§ Input data:
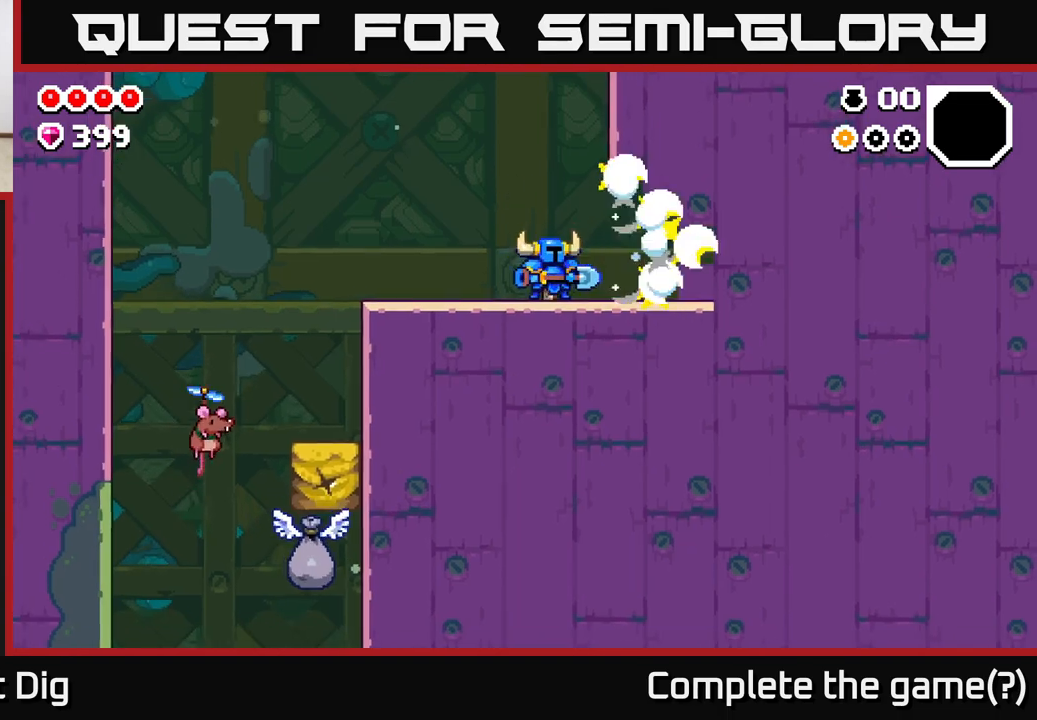
{"buttons": [], "left_stick": "right", "right_stick": "center", "events": [[183, "left_stick", "right"]]}
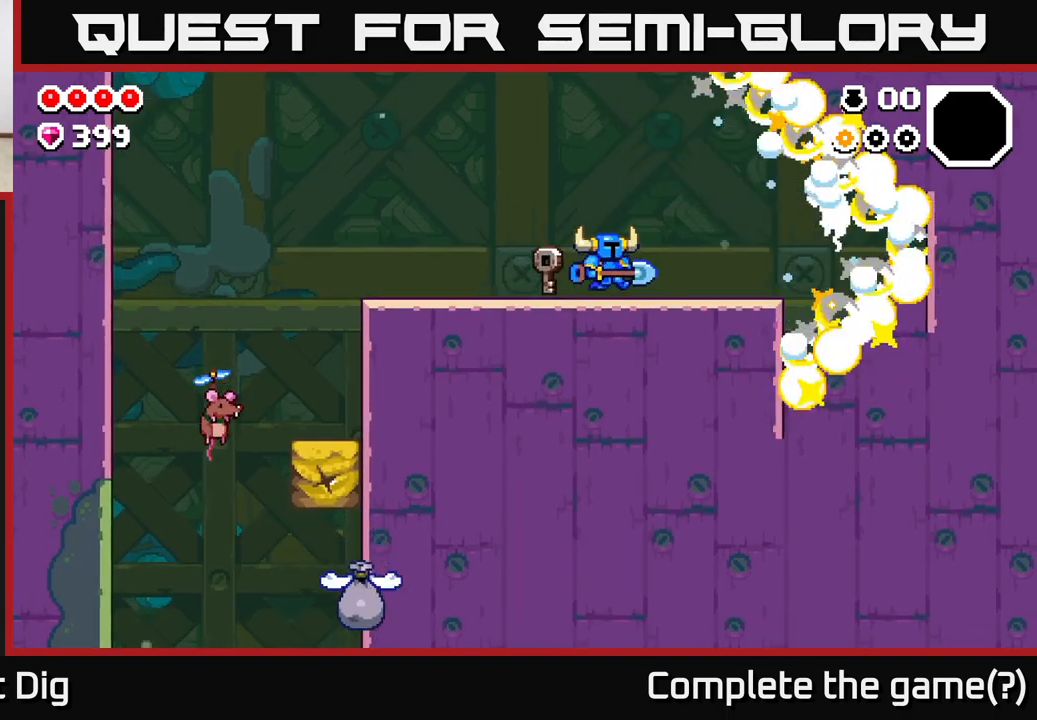
{"buttons": [], "left_stick": "right", "right_stick": "center", "events": [[100, "left_stick", "center"], [367, "left_stick", "right"]]}
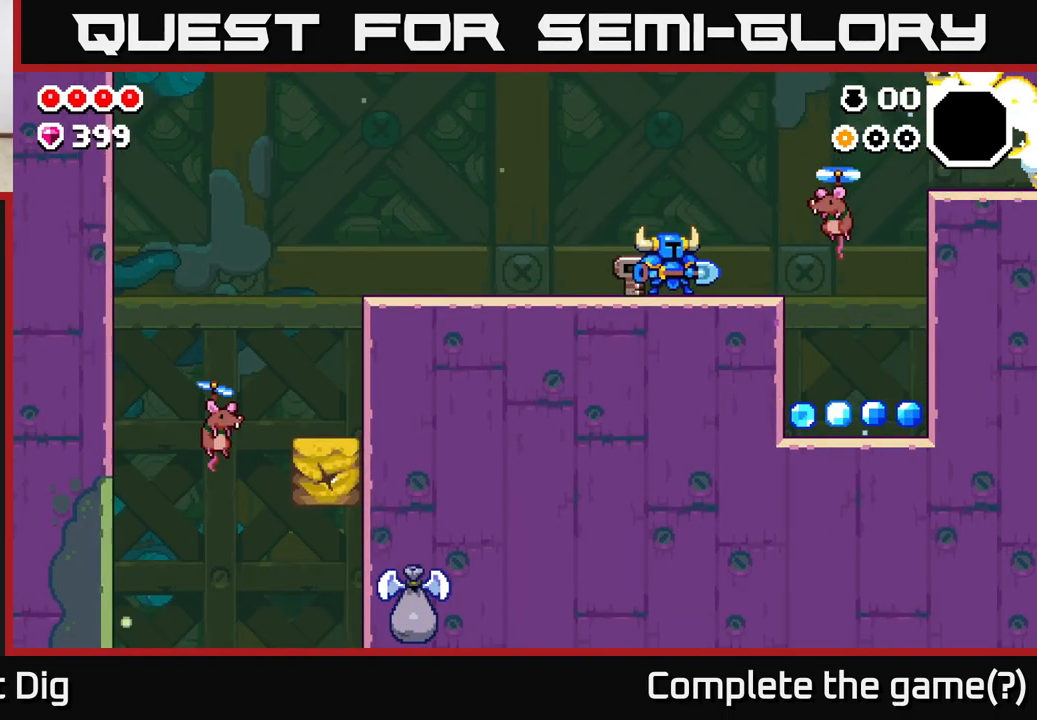
{"buttons": [], "left_stick": "right", "right_stick": "center", "events": [[83, "left_stick", "center"], [217, "left_stick", "right"], [350, "X", "down"], [433, "X", "up"]]}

§ What needs to be done:
Set down the material word for word, and drop every picture from it.

§ Answer area:
{"buttons": [], "left_stick": "right", "right_stick": "center", "events": [[183, "left_stick", "right"]]}
{"buttons": [], "left_stick": "right", "right_stick": "center", "events": [[100, "left_stick", "center"], [367, "left_stick", "right"]]}
{"buttons": [], "left_stick": "right", "right_stick": "center", "events": [[83, "left_stick", "center"], [217, "left_stick", "right"], [350, "X", "down"], [433, "X", "up"]]}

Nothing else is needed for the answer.